What to work on> Copy every line of the records below word for word, keeping the original line breaks.

━━━ Supplied information ━━━

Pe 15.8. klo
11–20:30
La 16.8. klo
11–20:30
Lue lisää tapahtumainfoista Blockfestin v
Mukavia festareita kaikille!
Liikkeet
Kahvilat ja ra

━━━

Exercise response>
Pe 15.8. klo
11–20:30
La 16.8. klo
11–20:30
Lue lisää tapahtumainfoista Blockfestin v
Mukavia festareita kaikille!
Liikkeet
Kahvilat ja ra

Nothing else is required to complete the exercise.